Y aunque el fin que perseguía
Cervantes al escribir El Quijote era «poner en aborrecimiento de los
hombres las fingidas y disparatadas historias de los libros de caballerías» -lo cual, dígase
de paso, era una hazaña digna de un genio, pues era desterrar una institución
literaria–, el texto es mucho más que una parodia de aquellos libros que, en
franca decadencia, no había «buen estómago que los pudiera leer», como decía el
humanista Juan de Valdés. Es, al fin y al cabo, mucho más trascendental. Porque
si Cervantes eliminó una cosa, puso otra en su lugar; llenó el vacío de la
buena y simple ficción con una ficción mucho más compleja y genial.

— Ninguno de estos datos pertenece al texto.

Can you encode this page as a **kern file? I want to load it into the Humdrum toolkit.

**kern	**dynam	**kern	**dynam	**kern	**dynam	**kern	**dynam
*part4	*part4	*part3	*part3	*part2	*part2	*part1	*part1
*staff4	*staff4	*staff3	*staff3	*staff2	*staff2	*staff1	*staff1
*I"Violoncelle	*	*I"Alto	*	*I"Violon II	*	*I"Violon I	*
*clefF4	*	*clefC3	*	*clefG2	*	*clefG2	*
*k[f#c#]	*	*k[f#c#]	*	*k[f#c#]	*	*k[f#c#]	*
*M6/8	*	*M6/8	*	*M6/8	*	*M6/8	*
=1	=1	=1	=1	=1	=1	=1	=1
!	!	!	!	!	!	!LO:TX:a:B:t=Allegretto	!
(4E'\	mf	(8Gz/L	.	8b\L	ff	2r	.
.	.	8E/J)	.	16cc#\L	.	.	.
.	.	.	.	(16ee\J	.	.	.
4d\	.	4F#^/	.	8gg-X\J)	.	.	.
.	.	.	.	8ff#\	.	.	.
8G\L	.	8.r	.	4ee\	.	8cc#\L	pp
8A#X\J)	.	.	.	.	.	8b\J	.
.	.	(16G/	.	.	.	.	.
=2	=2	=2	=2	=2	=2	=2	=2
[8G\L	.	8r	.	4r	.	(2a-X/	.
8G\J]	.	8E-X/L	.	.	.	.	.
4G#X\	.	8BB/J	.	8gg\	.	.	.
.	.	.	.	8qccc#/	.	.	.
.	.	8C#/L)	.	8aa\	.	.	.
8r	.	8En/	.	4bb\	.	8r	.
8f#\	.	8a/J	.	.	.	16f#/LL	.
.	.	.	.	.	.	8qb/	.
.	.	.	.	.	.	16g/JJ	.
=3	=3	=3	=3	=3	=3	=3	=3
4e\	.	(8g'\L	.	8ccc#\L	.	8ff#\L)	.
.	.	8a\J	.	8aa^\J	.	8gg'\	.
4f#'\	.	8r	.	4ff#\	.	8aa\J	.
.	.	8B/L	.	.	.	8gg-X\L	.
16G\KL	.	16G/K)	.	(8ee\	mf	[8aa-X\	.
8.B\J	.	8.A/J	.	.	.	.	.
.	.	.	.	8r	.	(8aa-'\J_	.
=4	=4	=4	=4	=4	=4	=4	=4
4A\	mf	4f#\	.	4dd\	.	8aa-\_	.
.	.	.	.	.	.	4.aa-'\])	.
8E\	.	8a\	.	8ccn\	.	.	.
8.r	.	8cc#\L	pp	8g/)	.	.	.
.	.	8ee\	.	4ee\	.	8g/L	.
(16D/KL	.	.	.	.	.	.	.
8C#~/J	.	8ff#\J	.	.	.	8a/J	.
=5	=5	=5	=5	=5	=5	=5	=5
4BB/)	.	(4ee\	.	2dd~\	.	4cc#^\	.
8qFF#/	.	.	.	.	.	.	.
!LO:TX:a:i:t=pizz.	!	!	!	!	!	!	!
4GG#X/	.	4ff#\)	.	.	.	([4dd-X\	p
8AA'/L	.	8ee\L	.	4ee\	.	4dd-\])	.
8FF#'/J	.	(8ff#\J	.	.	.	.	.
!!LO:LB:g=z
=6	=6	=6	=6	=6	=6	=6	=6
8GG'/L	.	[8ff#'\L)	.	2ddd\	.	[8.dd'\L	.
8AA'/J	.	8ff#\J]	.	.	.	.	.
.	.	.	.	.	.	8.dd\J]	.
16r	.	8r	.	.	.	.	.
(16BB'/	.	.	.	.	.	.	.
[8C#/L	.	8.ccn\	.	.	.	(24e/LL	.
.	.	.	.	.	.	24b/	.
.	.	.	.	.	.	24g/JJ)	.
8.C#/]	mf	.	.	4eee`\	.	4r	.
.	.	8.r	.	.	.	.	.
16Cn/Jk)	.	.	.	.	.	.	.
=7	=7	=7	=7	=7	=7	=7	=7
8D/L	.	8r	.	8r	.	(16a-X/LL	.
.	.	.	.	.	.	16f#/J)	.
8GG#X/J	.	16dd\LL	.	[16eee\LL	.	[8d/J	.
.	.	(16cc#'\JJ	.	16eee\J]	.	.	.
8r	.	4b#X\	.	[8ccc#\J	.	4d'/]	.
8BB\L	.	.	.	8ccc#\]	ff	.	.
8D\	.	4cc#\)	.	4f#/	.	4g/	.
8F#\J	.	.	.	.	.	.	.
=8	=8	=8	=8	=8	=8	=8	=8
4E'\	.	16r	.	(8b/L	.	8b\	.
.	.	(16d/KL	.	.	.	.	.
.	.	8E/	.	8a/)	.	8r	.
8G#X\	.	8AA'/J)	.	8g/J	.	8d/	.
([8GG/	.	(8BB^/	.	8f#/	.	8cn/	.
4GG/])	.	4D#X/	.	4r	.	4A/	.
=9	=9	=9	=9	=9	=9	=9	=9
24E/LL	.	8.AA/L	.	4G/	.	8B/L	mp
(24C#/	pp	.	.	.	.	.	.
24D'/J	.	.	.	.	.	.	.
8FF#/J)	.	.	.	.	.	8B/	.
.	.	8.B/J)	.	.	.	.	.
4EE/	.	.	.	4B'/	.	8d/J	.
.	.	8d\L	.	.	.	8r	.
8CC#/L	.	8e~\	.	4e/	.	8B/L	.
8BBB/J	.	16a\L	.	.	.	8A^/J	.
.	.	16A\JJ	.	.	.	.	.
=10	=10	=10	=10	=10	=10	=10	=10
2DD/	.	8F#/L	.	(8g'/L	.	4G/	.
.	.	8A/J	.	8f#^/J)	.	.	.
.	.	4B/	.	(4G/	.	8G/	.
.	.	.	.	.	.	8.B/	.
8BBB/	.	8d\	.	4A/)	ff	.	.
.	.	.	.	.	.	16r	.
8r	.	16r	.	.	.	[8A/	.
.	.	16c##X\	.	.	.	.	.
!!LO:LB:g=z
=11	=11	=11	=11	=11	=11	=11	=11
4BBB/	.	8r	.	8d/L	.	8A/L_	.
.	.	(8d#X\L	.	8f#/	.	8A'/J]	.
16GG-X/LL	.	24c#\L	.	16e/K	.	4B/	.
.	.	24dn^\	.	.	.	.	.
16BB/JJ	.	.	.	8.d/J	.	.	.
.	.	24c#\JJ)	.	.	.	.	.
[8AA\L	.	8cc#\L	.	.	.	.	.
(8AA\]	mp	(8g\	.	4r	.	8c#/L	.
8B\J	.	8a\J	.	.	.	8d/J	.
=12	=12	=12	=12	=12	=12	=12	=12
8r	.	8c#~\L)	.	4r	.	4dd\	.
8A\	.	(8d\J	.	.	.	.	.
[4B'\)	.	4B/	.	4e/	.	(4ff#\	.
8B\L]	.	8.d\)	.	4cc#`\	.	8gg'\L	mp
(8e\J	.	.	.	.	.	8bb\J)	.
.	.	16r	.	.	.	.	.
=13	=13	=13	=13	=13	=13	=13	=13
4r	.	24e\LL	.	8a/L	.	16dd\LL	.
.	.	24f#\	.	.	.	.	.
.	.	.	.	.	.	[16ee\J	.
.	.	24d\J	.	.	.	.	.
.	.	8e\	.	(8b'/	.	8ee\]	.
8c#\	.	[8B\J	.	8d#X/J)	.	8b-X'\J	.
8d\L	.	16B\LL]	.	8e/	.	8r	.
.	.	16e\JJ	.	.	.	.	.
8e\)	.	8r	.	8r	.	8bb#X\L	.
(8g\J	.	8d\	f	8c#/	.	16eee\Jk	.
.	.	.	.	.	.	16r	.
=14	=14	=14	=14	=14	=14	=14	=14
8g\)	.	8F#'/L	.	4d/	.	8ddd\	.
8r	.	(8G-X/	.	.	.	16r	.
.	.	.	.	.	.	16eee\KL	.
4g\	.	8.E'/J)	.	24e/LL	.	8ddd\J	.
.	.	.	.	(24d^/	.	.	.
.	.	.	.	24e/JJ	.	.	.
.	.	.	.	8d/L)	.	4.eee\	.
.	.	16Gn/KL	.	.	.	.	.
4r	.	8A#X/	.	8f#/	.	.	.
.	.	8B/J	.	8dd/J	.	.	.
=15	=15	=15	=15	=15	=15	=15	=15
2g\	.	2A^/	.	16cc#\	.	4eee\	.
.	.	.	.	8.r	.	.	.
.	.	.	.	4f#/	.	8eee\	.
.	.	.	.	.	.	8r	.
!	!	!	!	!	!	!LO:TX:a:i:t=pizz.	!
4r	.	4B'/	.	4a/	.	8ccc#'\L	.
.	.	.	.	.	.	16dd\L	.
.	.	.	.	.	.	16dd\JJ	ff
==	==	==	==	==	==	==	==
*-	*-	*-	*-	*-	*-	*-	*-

A esta trascendencia, y al sentido
de espejo-modelo de la obra, posiblemente contribuya también el realismo de
Cervantes. Podrá decirse que la perspectiva realista del autor quiere
contraponerse a la ficción inverosímil de las novelas de caballerías. Pero hay
que recordar que el realismo es la vertiente preferida de Cervantes, la fórmula
feliz de sus ficciones, de sus mejores Novelas ejemplares (muchas de
ellas anteriores a El Quijote), de sus escritos de fondo autobiográfico.
Cervantes es, como se dijo, un auténtico «contador de historias», cuya pasión son
las aventuras de este mundo -o las que
podrían ocurrir en él- más que
las de mundos imaginarios. Resulta patente su fascinación por la realidad y los
seres que en ella habitan y se mueven. Naturalmente, el mérito literario de una
obra no depende de su carácter fantástico o realista, pero lo cierto es que
Cervantes ha sabido decir mediante el realismo que las aventuras más ordinarias
resultan muchas veces extraordinarias, que los episodios de la vida aparentemente
anodinos pueden ser fascinantes y que el corazón valiente de un hombre común
tiene un poder transformador en este mundo. «Le dice» también a los jóvenes
lectores que el realismo en la literatura no es sinónimo de aburridismo
y de monotonía, sino reflejo de una realidad estimulante, interesante y
misteriosa. Cervantes ha sabido, de modo particular, celebrar la vida, el amor
y la amistad, y hay muchos momentos en que la narración alcanza una atmósfera
singularmente emocionante. Un ejemplo, de entre tantos, podría ser aquel del encuentro en una venta (en el capítulo XXXVII de la primera parte) de un puñado de hombres y mujeres, entre los que están los protagonistas, cada
uno con una historia que contar. Sus vidas se entrecruzan, y el encantamiento
de esta escena tal vez se deba al clima de distensión y reposo, de alegría, de
unión y amistad entre los personajes, después de tantos sinsabores y aventuras. Don Quijote, en
medio de los presentes, demuestra y sorprende por una sabiduría única –es
Cervantes, de la generación de las armas y las letras, que ha luchado y ha
sufrido y, sin embargo, destila sus profundos ideales y esperanzas–. La fuerza interior
del Quijote, un fuego que deslumbra y congrega a todos, es posiblemente la piedra
angular de la obra. Y en todo esto también existe un valor pedagógico. El norte
luminoso de la novela es precisamente la fuerza pujante de los ideales frente a
los vaivenes de la vida y defectos de los hombres, frente a las circunstancias,
las derrotas; una joie de vivre esencial y profunda, una actitud de
fascinación ante la vida, un renacer ante el fracaso campean en toda la obra.
Como decía Carlos Urzaiz, el personaje de "Alonso Quijano murió, pero don Quijote continúa vivo", y siegue siendo, añadimos, un modelo para la humanidad.
Como decía Carlos Urzaiz, el personaje de "Alonso Quijano murió, pero don Quijote continúa vivo", y siegue siendo, añadimos, un modelo para la humanidad.